Ever Heard Of The Great Tornado Of London?

By M@ Last edited 19 months ago

Last Updated 05 October 2022

Ever Heard Of The Great Tornado Of London?
Not based on actual events.

No Cockneys were born in London at the end of the 11th century. Bow bells lay cracked and rusting in the dirt. The church of St Mary on Cheapside was in ruins. A tornado had wrecked London.

Everybody's heard of the Great Fire and the Great Plague, but London has suffered many other calamities over the years. One of the more intriguing is the Great Tornado of 1091.

This huge whirlwind struck the capital in mid-October, twisting in from the south-west. Two chroniclers of the time recorded the devastation.

According to William of Malmesbury, 'Churches and houses, enclosures and walls were left in heaps'. Huge timbers, as long as five men, were ripped from the roof of St Mary and lodged into the ground to a depth of six metres. 'It was remarkable to see how they penetrated the hard surface of the public street [presumably Cheapside], in the same arrangement as they had been placed by the craftsman's skill,' says William.

The 17th century St Mary-le-Bow, a replacement of the replacement for the tornado-stricken church.

A scholar monk — either John or Florence of Worcester — tells us that 'a violent whirlwind... shuck and demolished more than six hundred houses and a great number of churches in London'. Both sources agree that just two people were killed.

The wooden version of London Bridge built by William the Conqueror may also have been destroyed. Accounts all over the internet suggest as much, though none provide a source. It may instead have fallen during a great fire, which ripped through London a year later, in 1092. This was a difficult decade for the capital.
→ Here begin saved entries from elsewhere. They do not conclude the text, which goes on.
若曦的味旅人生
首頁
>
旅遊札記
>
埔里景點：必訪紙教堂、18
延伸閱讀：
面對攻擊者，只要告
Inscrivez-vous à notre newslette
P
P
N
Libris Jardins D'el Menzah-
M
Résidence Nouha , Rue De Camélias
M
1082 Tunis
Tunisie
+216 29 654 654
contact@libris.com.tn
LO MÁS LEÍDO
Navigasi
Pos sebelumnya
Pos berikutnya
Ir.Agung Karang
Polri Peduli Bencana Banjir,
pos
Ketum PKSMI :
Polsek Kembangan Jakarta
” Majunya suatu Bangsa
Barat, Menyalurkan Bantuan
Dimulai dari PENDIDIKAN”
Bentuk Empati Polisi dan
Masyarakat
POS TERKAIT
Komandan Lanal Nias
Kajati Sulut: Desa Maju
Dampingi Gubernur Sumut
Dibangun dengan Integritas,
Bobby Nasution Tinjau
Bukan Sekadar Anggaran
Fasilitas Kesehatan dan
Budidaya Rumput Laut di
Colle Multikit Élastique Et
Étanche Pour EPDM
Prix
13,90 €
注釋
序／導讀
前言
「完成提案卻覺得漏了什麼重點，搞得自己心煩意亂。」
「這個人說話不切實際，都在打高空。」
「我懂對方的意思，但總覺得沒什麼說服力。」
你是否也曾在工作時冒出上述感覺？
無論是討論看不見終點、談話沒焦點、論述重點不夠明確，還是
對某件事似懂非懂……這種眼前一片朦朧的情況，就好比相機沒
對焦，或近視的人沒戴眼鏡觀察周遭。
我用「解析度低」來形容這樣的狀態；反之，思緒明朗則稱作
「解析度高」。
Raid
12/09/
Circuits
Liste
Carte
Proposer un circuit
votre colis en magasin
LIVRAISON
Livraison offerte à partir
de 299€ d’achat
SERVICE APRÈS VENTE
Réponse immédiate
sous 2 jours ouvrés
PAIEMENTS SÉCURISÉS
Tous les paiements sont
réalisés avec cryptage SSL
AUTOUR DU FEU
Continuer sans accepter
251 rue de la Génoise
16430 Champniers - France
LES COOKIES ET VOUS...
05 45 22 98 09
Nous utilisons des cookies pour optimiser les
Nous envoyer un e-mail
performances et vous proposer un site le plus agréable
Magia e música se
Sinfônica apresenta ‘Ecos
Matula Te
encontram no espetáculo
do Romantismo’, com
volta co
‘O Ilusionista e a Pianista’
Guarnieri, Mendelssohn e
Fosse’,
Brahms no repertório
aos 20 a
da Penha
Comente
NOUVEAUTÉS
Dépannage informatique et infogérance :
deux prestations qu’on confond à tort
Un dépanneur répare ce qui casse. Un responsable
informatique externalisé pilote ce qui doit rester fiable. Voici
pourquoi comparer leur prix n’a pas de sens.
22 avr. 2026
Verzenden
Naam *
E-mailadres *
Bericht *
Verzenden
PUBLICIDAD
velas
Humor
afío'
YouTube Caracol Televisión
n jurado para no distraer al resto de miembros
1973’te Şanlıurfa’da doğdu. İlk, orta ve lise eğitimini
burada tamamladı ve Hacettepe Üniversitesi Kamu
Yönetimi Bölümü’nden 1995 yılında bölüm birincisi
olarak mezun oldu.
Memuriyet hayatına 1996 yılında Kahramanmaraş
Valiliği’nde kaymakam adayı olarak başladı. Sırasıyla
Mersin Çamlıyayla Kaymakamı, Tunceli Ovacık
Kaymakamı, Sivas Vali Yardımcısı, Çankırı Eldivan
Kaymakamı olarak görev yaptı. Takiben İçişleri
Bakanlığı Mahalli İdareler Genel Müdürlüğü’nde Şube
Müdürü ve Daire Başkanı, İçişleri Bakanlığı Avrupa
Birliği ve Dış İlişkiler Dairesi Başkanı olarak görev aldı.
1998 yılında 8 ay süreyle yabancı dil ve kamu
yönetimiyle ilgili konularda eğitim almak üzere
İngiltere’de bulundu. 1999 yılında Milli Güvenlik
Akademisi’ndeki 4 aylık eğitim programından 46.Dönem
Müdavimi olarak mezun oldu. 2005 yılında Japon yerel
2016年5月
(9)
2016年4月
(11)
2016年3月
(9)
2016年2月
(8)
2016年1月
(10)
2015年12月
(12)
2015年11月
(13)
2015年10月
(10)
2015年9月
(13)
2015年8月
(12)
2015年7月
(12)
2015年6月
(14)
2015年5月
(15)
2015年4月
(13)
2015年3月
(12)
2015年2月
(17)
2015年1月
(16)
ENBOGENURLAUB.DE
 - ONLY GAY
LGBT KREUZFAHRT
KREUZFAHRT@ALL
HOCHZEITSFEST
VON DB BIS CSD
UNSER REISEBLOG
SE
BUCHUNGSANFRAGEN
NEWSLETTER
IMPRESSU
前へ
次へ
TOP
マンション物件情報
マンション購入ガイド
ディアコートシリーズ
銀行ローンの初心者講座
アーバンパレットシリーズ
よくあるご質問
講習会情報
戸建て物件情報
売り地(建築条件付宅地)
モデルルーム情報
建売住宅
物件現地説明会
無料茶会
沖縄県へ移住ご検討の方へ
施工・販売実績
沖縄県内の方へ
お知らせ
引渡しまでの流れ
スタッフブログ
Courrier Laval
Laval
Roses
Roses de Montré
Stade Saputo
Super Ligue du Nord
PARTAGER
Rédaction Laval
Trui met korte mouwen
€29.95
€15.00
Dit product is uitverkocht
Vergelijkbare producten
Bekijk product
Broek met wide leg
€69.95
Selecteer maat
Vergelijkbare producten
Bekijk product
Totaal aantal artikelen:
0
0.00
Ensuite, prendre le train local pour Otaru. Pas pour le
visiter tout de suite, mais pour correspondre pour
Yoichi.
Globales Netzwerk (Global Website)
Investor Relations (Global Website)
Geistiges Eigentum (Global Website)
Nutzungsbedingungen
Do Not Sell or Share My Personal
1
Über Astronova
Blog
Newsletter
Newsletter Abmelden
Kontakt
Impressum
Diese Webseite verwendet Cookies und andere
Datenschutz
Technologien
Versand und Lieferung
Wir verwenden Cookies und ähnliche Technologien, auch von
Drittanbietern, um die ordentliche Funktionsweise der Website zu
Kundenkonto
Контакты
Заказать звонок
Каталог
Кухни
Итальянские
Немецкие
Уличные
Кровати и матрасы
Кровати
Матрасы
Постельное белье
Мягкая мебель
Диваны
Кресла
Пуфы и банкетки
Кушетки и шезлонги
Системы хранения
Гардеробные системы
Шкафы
The tornado of 1091 was not only the first ever recorded in England, it was also the most violent. From the reported damage, meteorologists have suggested wind speeds of up to 240 mph.

More recent tornados

We're unlikely to see a whirlwind of this magnitude in the capital again, although lesser tornados are reasonably common. In 1928, a short, sharp tornado cut through the West End causing extensive damage in Piccadilly and Shaftesbury Avenue. Soho was also badly hit, as this photo from the corner of Poland Street and Great Marlborough Street shows.

Image (c) Illustrated London News Group, via British Newspaper Archive.

Then, in 1954, a still more powerful twister ripped open houses in Acton and caused extensive damage to Gunnersbury station (newsreel footage).

Image (c) Illustrated London News Group, via British Newspaper Archive.

In 2006, a tornado swept through Kensal Green, damaging over 100 houses and injuring six people. It is the last significant whirlwind to strike the capital, but we are certain of further twisters in the future.